Спроси у Данта – целых девять кругов.
А врагов и впрямь развелось несчетно.
Стреляешь им в грудь, а они смеются: "Щекотно!",
поставишь к стенке – разваливается стена.
Дашь им волю – прахом пойдет страна.
Я бы съездил в Хельсинки, город, по слухам, что надо,
хоть и похуже нашего Ленино-Петрограда,
но дома массивные, северные, серый добротный цвет,
холод, камень, водка – вот вам и весь секрет.
Я бы катил большой чемодан на колесах,
рассекая толпу солдат, беспризорников голых-босых,
комиссаров в кожанках, интеллигентов в пенсне, —
чего не увидишь в тяжелом старческом сне!
Я бы съездил куда-нибудь, где история – на страницу
крупного детского текста, больше все про синицу,
что жила тихо за морем, про ручного сурка
с хлебной черствой корочкой, где река
молочно-кисельная время в себе растворяет,
где Бог сохраняет все, ничего не теряет,
все кладет за пазуху, – до сих пор не пойму,
зачем это "все" ему.
"с грохотом вверх по железной лестнице звонок с хрипотой…"
с грохотом вверх по железной лестнице звонок с хрипотой
замок со скрежетом дверь с табличкой с трещиной потолок
старушка со спицами иконка екатерины святой
с орудьями казни с фотографией некролог
в местной газетке лежащей на старом столе в углу
со скатеркой вышитой болгарским крестом
коврик с проплешиной на паркетном полу
половица со скрипом с закладкой том
апухтина майкова надсона кожаный переплет мечта
букиниста тисненая надпись золотом на корешке
карандашом отчеркнуты выбранные места
в неторопливом позапрошлом стишке
вверх по лестнице бывший черный ныне единственный ход
выше только чердак дальше некуда крыша углом
от кирпичной трубы к водосточной гуляет сибирский кот
голубь острым клювиком ворошит пух под крылом
"весь этот джаз на виниле из-под полы…"
весь этот джаз на виниле из-под полы
эти танцы-шманцы до четырех утра
эти глаза напротив эти глаза не против эти углы
в которых тискались парочки этот ливень как из ведра
накрывавший нас на недолгом пути домой
эти босые девичьи стопы шлепающие по мостовой
эта мокрая маечка соски торчащие врозь
это счастье на миг откуда только взялось
просто выпрыгнуло как выпрыгивает из пруда
серебристая рыба в рассветных лучах блестя
вот круги по воде вот подернулась рябью вода
ничего успокоится лет пятьдесят спустя
"Пальто из химчистки, пиджак из починки…"

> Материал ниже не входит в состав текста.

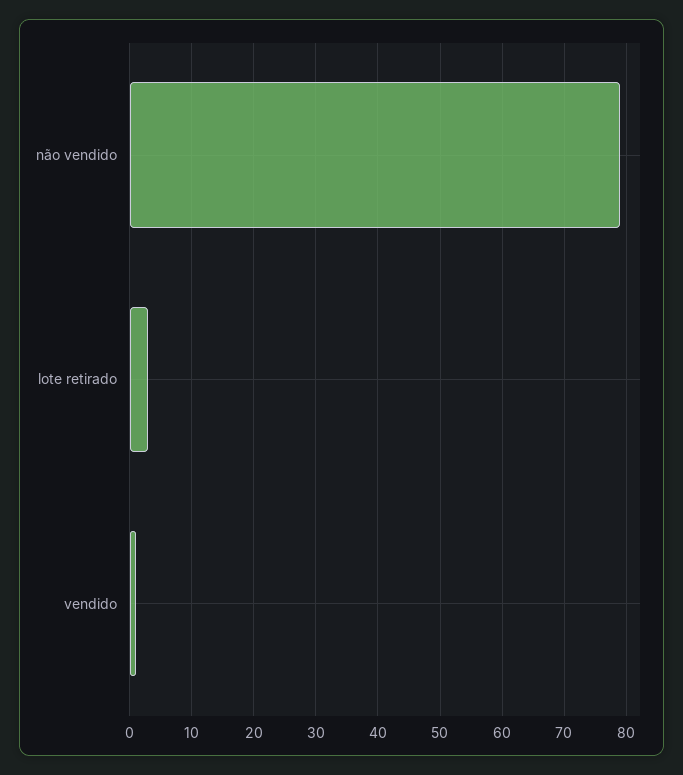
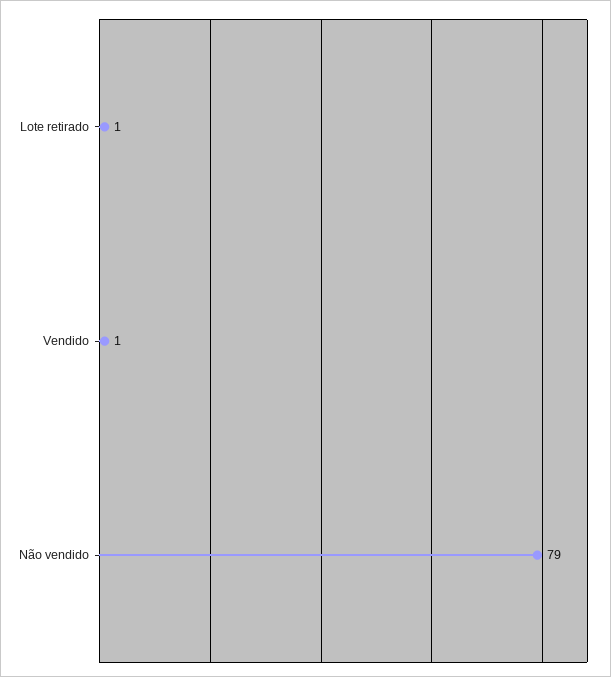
  {
    "não vendido": 79,
-   "lote retirado": 3,
+   "lote retirado": 1,
    "vendido": 1
  }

Пальто из химчистки, пиджак из починки,
две булки из хлебного – что там еще, чтоб не забыть?
Жизнь умножает заботы, углубляет морщинки,
притупляет зрение, слух, иначе не может быть.
Вернее, может, но это там, за пределом,
где вечность стелется под ногами, а грехи прощены,
где испекут каравай для души, расставшейся с телом, —
вот такой ширины, вышины, вот такой толщины.

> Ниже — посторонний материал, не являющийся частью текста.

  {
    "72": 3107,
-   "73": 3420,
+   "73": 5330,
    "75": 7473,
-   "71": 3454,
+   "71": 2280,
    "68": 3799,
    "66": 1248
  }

Ангелы с песней идут вокруг хороводом,
расширяя до бесконечности, сужая до точки круг,
и ты забываешь, откуда пришла и откуда родом,
и вздрагиваешь от касания сотен незримых рук.
Каравай, каравай, выбирай, кого любишь, если
они доступны для выбора и узнаваем лик.
Многие еще живы, не умерли, не воскресли,
придется тебе подождать – выбор пока невелик.
"Мама, когда я вырасту, буду то Ганнибалом, то каннибалом…"
Мама, когда я вырасту, буду то Ганнибалом, то каннибалом.
Буду топтать ногами, хлебать хлебалом,
но пока я не вырос, я буду славным, улыбчивым малым.
Буду тискать мягкую плюшевую игрушку.
Повезет – так кошку, не повезет – лягушку.
Буду через дорогу переводить слепую-хромую старушку.
Буду смешным неуклюжим китайским медведем панда.
Буду Тимур и Егор Гайдар и его команда.
Буду Костя-моряк и его с кефалью шаланда.